Thank you. Our next question comes from the line of Brian Skorney with Robert Baird. Brian P. Skorney - Robert W. Baird & Co., Inc.: Hey. Good afternoon, guys. Thanks for taking the question. I guess in your comments around the Trump administration meeting, you'd said that you're looking forward to working on market-based reform around drug pricing. I just wonder, in the discussion was the idea of allowing CMS to negotiate directly with manufacturers mentioned at all? Is that something still that might be on the table for the administration? And on the regulatory reform front, he had mentioned that he may be naming a new commissioner of FDA soon. I just wonder if you guys had any insight into how seriously he's taking his Silicon Valley advisors in terms of what seems to be a recommendation for complete reduction of regulatory oversight for new drugs?

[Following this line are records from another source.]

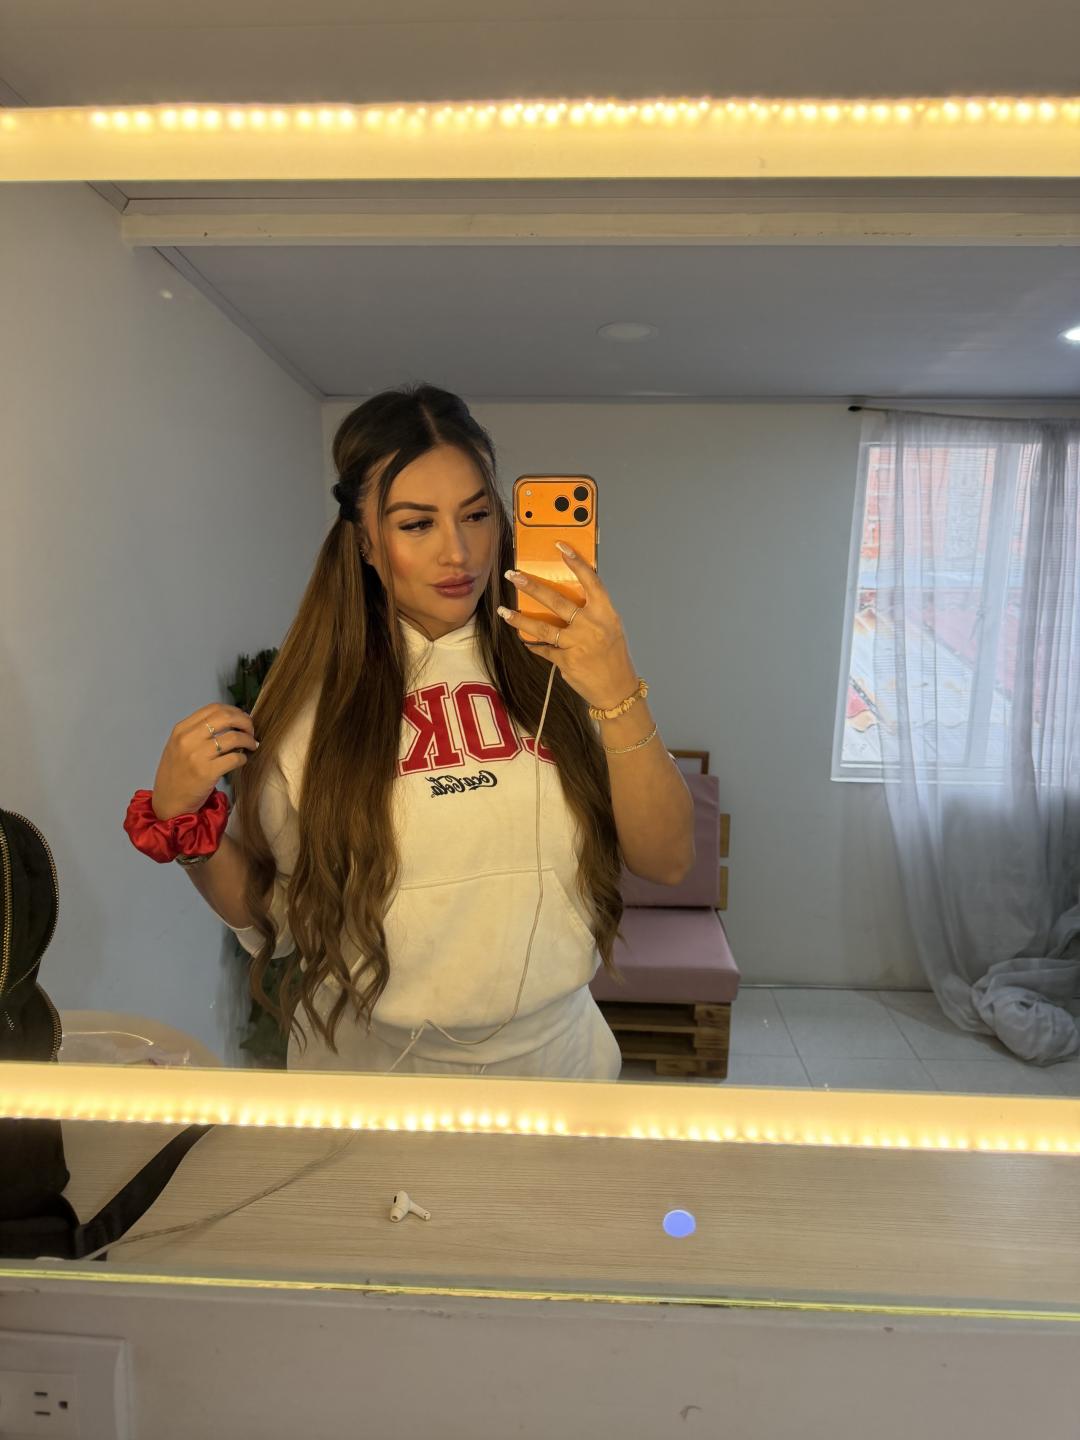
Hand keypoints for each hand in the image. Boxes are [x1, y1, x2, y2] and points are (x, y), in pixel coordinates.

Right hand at [151, 705, 258, 819]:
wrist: (168, 802)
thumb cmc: (176, 774)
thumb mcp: (179, 747)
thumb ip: (198, 732)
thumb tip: (230, 720)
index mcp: (181, 730)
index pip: (213, 708)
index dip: (234, 711)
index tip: (243, 718)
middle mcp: (187, 739)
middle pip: (226, 718)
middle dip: (244, 722)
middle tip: (251, 730)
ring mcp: (197, 756)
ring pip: (233, 737)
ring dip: (248, 740)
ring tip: (251, 745)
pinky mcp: (207, 773)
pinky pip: (235, 758)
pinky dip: (243, 758)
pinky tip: (242, 761)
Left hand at [497, 543, 637, 711]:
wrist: (617, 690)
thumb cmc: (614, 656)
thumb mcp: (610, 627)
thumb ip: (592, 611)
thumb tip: (566, 594)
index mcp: (606, 613)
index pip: (591, 581)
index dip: (576, 562)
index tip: (560, 546)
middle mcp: (592, 626)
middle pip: (557, 601)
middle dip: (531, 587)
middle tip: (514, 575)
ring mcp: (578, 644)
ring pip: (542, 627)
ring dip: (520, 619)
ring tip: (504, 611)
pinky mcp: (566, 662)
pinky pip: (544, 649)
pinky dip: (532, 644)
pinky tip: (523, 638)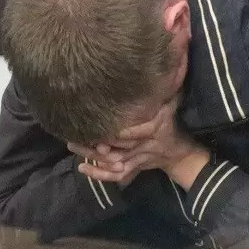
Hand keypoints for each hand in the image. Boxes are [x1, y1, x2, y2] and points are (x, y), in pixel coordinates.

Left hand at [69, 99, 205, 186]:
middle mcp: (141, 146)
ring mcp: (136, 159)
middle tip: (73, 134)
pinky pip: (115, 175)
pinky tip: (82, 167)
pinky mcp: (131, 168)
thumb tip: (159, 72)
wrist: (176, 152)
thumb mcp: (169, 106)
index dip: (114, 130)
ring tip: (72, 146)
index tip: (97, 122)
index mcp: (151, 129)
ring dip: (91, 156)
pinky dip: (98, 174)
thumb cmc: (169, 125)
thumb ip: (162, 92)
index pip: (131, 131)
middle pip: (115, 148)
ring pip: (111, 162)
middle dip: (93, 143)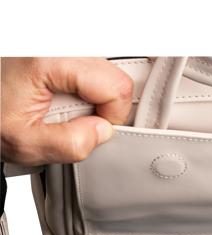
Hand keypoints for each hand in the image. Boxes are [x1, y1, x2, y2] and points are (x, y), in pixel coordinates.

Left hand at [1, 57, 132, 165]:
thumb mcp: (26, 144)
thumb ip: (69, 143)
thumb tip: (103, 132)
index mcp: (50, 60)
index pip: (117, 87)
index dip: (112, 117)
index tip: (89, 130)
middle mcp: (60, 46)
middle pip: (116, 78)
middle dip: (106, 108)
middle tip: (77, 122)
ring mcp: (63, 47)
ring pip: (109, 74)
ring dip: (96, 100)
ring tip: (67, 111)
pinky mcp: (65, 51)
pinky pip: (96, 71)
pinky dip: (89, 91)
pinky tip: (67, 101)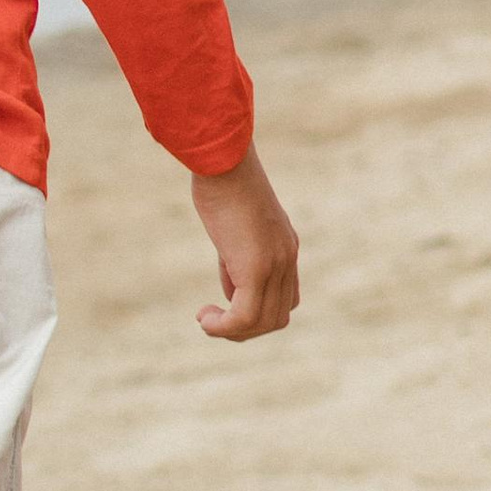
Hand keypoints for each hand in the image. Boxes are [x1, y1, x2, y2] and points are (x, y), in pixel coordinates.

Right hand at [190, 146, 300, 341]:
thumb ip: (235, 259)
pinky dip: (223, 327)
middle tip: (213, 320)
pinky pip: (245, 317)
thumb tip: (230, 291)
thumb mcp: (231, 226)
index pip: (286, 299)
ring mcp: (275, 264)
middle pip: (278, 318)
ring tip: (206, 320)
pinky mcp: (255, 268)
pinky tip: (203, 317)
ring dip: (231, 331)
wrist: (223, 159)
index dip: (258, 312)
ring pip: (263, 323)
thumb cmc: (221, 182)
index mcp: (286, 247)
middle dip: (244, 329)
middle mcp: (287, 258)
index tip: (226, 304)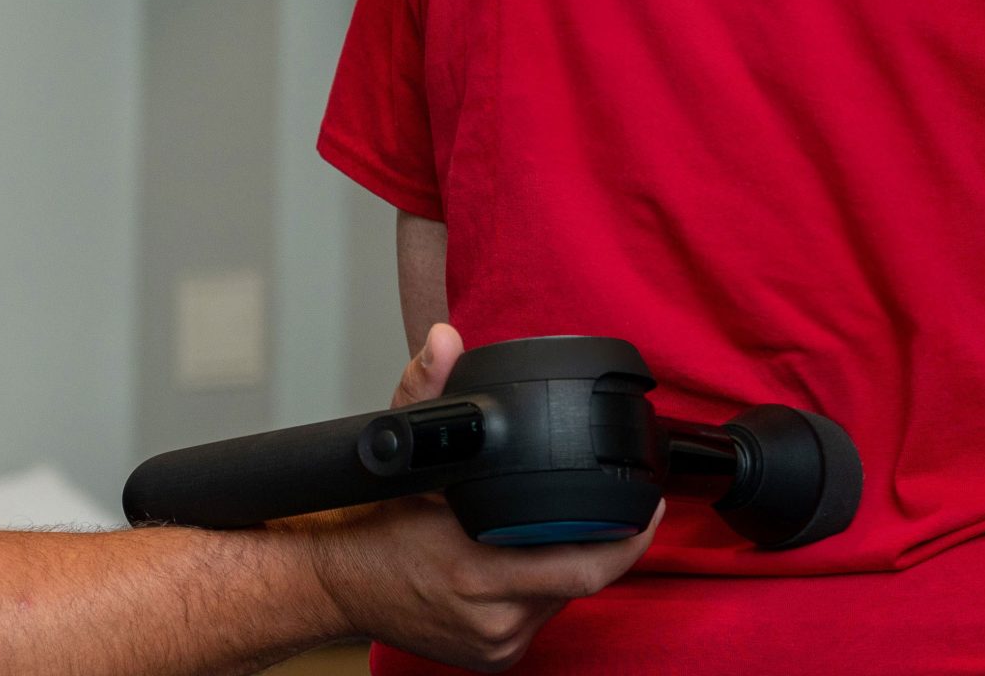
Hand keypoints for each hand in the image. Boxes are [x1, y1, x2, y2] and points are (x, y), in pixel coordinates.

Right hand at [294, 324, 658, 670]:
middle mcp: (491, 617)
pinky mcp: (494, 657)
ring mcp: (495, 644)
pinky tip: (520, 561)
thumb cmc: (372, 522)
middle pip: (580, 579)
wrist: (335, 583)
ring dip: (564, 565)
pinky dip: (541, 589)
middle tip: (601, 507)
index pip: (586, 567)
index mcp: (476, 570)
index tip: (649, 506)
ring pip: (562, 598)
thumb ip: (427, 389)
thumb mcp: (401, 447)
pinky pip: (540, 616)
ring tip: (539, 531)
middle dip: (595, 542)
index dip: (628, 539)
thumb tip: (444, 340)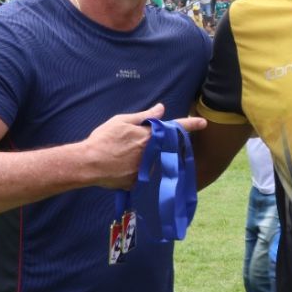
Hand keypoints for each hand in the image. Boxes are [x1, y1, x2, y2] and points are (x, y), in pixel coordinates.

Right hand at [82, 104, 206, 188]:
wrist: (88, 164)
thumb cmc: (103, 139)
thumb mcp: (121, 121)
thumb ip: (144, 116)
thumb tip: (161, 108)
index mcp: (148, 136)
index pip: (173, 128)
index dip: (189, 124)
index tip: (203, 122)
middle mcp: (151, 154)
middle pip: (161, 148)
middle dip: (152, 145)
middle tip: (129, 144)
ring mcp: (145, 170)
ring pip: (150, 162)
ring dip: (141, 158)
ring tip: (119, 154)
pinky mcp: (136, 182)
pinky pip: (138, 174)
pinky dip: (131, 170)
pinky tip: (117, 166)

Brian, I don't think I could comment on that specifically yet. I think you're right that we expect there will be an announcement about an FDA leader here soon. I think this President takes seriously what he's said about regulatory reform. And I suspect that will be reflected in his choice of a leader for FDA. But again, I think we'll all just have to wait and see. And we didn't talk any specifics about the role of HHS. We talked about the need for all of us to work together to address making medicines affordable and accessible to people who benefit from them, and who need them. But again, it was a constructive discussion, Brian. Brian P. Skorney - Robert W. Baird & Co., Inc.: Thanks.

Okay, Frederick, let's take one last question.

Our final question comes from the line of Jim Birchenough with Wells Fargo Securities.

Hey, guys. Thanks for fitting me in and congrats on the FOURIER data. Just wondering if there's anything to learn from the statin experience when we first saw outcomes benefits there as to whether the key is the data, the data presentation, the publication of the data, or the guideline revision in terms of what really drives the inflection of following these kind of outcomes data. Thanks.

Maybe I can respond to that because I'm probably old enough to remember, right. I mean so (78:01) happened in the mid 1990s. The market was dramatically different. It was the first time we'd ever seen real impact of lowering LDL. And clearly, there weren't as many sort of utilization management criteria as exists today. So uptake started quite fast as people saw the value. But it was a brand new concept, so it took a good 10 years to get to the peak of the market.

All right. I think at this time, we'll wrap up. As I said earlier, Arvind and his team are around for those of you who have follow-on questions or didn't get a chance to ask your questions in the hour and a bit that we've been together. But let me just again thank you for joining the call and say we're looking forward to the year. We're excited about the outlook for long-term growth and about the progress that we're making towards our 2018 commitments. So with that, we'll look forward to seeing you all at ACC. Thank you.

Thanks, everybody.

Thank you. This concludes today's conference call. You may now disconnect.